- Tasks and exercises:
(A) In the key exchange text, why should the number of round-trips be kept as small as possible?
(B) From the key exchange text, transcribe the part that opens with the words containing "Per 'bytes on" and closes with "time and power.".

- Text block:
--- START ---

Per 'bytes on the wire', it is desirable for these AKE messages to
fit into the MTU size of these protocols; and if not possible, within
as few frames as possible, since using multiple MTUs can have
significant costs in terms of time and power.
Per 'time', it is desirable for the AKE message exchange(s) to
complete in a reasonable amount of time, both for a single
uncongested exchange and when multiple exchanges are running in an
interleaved fashion, like e.g. in a "network formation" setting when
multiple devices connect for the first time. This latency may not be
a linear function depending on congestion and the specific radio
technology used. As these are relatively low data rate networks, the
latency contribution due to computation is in general not expected to
be dominant.
Per 'round-trips', it is desirable that the number of completed
request/response message exchanges required before the initiating
endpoint can start sending protected traffic data is as small as
possible, since this reduces completion time. See Section 2.4.4 for
a discussion about the tradeoff between message size and number of
messages.

--- END ---

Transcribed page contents

--- START ---

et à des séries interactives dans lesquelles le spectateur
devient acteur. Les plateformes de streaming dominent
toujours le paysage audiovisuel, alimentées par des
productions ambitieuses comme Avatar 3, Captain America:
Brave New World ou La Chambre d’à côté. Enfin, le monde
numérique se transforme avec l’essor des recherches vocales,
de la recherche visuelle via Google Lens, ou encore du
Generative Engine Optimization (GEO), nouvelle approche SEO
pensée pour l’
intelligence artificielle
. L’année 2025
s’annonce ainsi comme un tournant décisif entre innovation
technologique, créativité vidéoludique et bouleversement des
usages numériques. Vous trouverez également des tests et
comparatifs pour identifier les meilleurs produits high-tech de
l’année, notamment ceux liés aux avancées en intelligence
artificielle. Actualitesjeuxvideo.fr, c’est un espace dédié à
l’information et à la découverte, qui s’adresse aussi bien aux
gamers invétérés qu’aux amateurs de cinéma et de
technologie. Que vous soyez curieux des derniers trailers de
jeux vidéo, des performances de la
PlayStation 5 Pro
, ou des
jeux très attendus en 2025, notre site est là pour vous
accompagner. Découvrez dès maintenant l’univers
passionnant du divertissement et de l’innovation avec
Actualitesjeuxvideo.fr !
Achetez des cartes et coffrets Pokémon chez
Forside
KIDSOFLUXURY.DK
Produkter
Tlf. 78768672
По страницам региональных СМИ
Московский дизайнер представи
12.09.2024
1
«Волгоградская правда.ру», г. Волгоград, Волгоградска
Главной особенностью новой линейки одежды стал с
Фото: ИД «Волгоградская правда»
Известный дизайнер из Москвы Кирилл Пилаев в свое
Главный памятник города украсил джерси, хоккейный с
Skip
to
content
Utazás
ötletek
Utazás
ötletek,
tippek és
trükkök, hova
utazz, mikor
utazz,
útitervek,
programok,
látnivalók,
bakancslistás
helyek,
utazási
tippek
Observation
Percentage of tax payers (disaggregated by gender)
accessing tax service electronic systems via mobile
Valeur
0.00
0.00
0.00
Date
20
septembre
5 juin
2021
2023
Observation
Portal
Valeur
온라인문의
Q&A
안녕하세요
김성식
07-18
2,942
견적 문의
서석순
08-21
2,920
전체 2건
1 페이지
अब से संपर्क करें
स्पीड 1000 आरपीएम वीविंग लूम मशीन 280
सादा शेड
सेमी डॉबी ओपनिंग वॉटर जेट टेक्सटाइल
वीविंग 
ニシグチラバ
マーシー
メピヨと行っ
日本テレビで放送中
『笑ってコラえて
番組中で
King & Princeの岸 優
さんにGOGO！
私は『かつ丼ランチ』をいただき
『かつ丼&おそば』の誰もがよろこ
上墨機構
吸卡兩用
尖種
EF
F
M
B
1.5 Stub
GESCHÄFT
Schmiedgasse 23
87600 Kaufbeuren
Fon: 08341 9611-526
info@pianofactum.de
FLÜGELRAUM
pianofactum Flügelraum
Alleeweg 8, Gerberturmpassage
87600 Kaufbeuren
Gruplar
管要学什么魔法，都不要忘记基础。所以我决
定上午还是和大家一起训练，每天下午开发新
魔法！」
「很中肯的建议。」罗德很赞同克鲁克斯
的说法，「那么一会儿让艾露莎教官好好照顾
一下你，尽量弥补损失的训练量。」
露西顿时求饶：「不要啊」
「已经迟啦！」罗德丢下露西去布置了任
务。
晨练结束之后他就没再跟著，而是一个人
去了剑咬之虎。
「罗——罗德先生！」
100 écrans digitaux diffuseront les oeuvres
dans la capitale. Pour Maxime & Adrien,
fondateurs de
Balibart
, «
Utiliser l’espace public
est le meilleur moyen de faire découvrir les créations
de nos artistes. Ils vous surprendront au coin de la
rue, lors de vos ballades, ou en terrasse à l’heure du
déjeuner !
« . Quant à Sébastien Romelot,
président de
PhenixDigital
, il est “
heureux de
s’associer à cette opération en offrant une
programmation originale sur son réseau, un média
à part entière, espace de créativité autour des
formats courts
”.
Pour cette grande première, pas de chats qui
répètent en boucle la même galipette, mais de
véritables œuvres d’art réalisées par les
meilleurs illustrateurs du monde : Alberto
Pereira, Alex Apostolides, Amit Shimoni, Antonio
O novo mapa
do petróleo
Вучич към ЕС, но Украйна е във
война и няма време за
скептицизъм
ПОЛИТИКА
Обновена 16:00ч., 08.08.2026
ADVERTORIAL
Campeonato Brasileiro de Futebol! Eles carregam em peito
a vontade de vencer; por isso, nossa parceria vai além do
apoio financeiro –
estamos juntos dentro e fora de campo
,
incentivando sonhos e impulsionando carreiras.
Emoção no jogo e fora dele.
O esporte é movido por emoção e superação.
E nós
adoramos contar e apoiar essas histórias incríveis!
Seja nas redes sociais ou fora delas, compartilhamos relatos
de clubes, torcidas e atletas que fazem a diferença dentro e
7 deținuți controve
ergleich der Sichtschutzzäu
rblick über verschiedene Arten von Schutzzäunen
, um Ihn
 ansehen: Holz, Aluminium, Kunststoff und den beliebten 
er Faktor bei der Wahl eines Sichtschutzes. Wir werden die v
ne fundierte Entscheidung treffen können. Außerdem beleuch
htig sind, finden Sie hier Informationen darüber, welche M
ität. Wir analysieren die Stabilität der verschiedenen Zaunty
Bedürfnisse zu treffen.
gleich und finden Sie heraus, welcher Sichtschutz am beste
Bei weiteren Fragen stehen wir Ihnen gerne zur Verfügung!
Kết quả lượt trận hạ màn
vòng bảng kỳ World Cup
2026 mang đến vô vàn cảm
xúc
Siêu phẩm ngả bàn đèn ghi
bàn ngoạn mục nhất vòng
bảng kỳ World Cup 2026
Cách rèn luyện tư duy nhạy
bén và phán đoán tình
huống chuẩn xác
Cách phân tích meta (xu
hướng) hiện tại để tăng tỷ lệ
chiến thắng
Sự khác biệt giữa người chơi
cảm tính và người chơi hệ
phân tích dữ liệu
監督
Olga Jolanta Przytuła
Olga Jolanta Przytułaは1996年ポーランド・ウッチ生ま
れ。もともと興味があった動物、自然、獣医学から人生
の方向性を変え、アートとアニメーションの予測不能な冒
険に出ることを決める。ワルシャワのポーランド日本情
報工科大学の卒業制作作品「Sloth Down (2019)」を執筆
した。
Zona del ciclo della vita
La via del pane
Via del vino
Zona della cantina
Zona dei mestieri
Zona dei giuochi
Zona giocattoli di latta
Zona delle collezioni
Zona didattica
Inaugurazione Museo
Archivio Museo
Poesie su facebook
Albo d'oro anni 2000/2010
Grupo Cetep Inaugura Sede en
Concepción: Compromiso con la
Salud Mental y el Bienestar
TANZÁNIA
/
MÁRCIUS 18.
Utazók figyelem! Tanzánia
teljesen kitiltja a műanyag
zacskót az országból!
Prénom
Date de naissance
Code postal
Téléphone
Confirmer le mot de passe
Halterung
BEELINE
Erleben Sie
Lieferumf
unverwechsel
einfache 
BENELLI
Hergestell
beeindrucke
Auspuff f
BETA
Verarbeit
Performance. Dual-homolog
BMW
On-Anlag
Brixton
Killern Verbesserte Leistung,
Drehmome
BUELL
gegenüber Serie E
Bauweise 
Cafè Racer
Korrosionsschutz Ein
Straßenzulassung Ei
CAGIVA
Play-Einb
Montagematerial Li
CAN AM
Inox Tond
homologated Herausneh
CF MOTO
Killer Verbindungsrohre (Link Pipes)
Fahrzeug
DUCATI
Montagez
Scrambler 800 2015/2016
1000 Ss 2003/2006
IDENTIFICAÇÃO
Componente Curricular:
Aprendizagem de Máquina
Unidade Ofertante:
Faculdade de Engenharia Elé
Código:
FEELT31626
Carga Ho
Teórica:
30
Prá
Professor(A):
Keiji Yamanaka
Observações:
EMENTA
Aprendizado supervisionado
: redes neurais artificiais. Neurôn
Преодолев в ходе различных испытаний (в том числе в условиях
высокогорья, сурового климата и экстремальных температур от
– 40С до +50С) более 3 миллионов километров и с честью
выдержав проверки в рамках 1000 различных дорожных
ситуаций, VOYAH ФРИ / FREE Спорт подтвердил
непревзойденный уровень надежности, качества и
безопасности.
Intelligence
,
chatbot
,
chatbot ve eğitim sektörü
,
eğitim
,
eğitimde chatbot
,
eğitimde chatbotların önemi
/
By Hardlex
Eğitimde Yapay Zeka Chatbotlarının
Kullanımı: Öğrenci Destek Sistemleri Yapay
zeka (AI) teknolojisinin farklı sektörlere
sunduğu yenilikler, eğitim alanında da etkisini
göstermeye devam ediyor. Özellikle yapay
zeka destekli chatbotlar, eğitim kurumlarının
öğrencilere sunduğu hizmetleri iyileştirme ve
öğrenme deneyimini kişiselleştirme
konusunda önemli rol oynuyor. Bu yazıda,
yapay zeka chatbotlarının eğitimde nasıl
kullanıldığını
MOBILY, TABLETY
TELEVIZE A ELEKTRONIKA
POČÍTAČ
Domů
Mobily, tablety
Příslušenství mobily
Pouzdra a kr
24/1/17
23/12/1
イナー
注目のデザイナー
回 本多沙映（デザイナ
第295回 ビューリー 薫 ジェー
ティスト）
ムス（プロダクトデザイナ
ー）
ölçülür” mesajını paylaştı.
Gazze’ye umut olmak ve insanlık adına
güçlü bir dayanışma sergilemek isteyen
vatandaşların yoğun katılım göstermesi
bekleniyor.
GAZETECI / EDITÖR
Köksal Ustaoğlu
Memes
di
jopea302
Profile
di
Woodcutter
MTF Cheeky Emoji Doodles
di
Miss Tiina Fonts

--- END ---

- Answers:
(A) Because fewer round-trips reduce completion time.

(B)
Per 'bytes on the wire', it is desirable for these AKE messages to
fit into the MTU size of these protocols; and if not possible, within
as few frames as possible, since using multiple MTUs can have
significant costs in terms of time and power.